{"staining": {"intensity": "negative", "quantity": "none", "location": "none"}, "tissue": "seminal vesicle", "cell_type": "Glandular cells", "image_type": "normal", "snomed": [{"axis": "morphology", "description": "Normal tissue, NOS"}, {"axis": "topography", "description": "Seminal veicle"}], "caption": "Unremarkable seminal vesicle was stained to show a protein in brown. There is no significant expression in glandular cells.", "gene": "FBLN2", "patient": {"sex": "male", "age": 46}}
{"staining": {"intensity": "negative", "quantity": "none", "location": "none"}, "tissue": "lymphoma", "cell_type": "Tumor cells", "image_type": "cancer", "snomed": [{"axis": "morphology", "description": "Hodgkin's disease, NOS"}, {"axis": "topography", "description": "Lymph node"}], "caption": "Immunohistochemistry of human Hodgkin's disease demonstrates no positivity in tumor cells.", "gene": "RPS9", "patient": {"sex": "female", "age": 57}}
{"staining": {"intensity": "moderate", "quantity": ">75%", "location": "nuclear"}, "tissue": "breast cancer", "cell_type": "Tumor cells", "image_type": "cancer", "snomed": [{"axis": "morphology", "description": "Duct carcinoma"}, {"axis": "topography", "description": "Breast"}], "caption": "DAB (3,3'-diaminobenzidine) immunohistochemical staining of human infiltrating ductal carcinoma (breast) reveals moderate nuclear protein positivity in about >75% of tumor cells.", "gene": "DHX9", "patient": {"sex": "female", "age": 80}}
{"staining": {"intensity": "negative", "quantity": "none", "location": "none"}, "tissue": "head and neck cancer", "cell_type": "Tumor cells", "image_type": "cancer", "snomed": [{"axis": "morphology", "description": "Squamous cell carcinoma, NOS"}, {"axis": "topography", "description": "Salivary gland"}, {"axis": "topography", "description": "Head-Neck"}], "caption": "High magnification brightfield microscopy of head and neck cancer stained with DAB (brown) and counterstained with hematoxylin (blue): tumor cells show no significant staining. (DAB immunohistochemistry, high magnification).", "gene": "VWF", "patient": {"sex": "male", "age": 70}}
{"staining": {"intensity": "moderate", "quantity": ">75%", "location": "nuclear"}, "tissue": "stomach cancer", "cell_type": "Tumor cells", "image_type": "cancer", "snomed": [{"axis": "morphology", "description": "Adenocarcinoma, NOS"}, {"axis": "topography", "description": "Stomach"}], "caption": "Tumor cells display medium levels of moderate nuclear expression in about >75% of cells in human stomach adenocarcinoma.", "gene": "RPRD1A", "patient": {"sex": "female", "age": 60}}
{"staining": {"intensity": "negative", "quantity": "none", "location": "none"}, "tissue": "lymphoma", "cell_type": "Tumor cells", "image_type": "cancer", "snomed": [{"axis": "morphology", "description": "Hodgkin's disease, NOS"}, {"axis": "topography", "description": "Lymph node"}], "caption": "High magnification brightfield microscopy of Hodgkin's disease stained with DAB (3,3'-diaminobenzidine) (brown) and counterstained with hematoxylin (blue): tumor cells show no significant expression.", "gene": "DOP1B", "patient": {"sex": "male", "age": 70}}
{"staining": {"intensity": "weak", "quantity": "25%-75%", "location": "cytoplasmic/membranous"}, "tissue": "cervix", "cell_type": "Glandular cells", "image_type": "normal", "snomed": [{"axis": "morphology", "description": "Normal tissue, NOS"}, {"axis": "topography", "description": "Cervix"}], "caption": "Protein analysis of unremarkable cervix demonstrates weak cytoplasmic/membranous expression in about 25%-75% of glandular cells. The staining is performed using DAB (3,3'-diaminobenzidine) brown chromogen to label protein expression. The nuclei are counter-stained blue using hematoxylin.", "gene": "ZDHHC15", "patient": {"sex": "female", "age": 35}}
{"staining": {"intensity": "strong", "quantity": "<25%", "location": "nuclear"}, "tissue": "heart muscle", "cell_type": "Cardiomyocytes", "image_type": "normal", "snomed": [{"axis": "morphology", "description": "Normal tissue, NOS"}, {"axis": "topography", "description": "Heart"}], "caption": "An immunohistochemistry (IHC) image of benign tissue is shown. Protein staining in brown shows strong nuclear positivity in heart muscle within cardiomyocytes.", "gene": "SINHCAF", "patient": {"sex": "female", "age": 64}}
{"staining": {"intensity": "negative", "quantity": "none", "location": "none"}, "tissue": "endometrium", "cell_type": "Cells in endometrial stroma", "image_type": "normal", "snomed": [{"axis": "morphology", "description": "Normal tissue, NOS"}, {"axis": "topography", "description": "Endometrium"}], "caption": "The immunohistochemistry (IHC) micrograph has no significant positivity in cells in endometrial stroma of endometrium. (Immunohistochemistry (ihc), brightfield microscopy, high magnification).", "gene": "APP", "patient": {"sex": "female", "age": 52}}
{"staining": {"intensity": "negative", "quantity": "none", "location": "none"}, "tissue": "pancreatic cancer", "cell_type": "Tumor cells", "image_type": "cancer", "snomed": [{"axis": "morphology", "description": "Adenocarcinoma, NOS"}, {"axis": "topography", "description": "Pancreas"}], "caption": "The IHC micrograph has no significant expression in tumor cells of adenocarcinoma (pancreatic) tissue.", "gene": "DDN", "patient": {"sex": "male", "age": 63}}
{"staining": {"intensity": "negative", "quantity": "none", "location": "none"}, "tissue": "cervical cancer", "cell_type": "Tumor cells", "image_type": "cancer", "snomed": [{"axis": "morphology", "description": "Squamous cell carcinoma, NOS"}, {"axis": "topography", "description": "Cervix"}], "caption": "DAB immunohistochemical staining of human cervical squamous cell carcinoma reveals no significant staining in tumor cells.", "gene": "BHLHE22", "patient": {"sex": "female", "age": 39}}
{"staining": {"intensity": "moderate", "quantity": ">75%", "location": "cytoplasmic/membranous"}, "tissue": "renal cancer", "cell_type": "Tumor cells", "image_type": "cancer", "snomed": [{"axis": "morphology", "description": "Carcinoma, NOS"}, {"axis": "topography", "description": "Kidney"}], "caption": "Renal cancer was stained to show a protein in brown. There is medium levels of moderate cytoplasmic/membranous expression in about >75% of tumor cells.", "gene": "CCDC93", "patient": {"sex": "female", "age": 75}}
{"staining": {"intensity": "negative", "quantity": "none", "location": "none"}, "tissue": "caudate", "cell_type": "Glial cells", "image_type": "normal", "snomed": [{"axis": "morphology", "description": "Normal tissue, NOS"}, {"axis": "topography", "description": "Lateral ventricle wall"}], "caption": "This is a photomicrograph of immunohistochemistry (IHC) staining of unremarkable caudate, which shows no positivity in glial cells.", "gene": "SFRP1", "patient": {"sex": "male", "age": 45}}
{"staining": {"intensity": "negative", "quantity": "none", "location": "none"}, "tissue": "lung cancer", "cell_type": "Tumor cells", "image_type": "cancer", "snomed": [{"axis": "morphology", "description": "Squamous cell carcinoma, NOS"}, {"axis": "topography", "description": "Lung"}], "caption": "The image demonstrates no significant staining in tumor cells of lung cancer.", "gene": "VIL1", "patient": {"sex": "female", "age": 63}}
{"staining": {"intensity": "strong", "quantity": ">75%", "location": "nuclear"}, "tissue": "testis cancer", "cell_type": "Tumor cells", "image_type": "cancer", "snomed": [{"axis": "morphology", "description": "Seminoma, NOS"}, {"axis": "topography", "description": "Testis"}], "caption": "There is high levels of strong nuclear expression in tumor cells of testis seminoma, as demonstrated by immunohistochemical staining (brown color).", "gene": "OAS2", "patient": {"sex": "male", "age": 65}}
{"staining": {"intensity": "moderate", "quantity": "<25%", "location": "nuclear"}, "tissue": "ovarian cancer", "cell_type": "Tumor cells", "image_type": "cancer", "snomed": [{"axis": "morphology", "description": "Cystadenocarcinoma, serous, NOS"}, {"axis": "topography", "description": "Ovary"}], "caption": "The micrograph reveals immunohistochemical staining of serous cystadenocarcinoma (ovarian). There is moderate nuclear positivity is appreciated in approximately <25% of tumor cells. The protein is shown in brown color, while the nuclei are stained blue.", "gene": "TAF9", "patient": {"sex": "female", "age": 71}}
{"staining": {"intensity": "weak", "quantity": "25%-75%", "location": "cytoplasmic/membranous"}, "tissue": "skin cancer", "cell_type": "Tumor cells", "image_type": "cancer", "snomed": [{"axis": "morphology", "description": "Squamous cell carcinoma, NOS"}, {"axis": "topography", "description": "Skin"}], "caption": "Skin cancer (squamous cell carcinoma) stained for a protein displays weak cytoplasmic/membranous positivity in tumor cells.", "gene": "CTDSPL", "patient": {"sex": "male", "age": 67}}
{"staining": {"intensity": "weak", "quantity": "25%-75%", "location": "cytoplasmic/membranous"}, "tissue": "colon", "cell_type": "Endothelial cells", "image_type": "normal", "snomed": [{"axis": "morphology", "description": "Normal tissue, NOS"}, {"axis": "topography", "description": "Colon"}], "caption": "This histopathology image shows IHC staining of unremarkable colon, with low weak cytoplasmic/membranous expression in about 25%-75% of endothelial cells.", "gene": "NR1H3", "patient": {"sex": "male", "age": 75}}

===============

**Task brief**
Wherever a line holds the word "disease", copy that line out of the entries above.

**Answer box**
{"staining": {"intensity": "negative", "quantity": "none", "location": "none"}, "tissue": "lymphoma", "cell_type": "Tumor cells", "image_type": "cancer", "snomed": [{"axis": "morphology", "description": "Hodgkin's disease, NOS"}, {"axis": "topography", "description": "Lymph node"}], "caption": "Immunohistochemistry of human Hodgkin's disease demonstrates no positivity in tumor cells.", "gene": "RPS9", "patient": {"sex": "female", "age": 57}}
{"staining": {"intensity": "negative", "quantity": "none", "location": "none"}, "tissue": "lymphoma", "cell_type": "Tumor cells", "image_type": "cancer", "snomed": [{"axis": "morphology", "description": "Hodgkin's disease, NOS"}, {"axis": "topography", "description": "Lymph node"}], "caption": "High magnification brightfield microscopy of Hodgkin's disease stained with DAB (3,3'-diaminobenzidine) (brown) and counterstained with hematoxylin (blue): tumor cells show no significant expression.", "gene": "DOP1B", "patient": {"sex": "male", "age": 70}}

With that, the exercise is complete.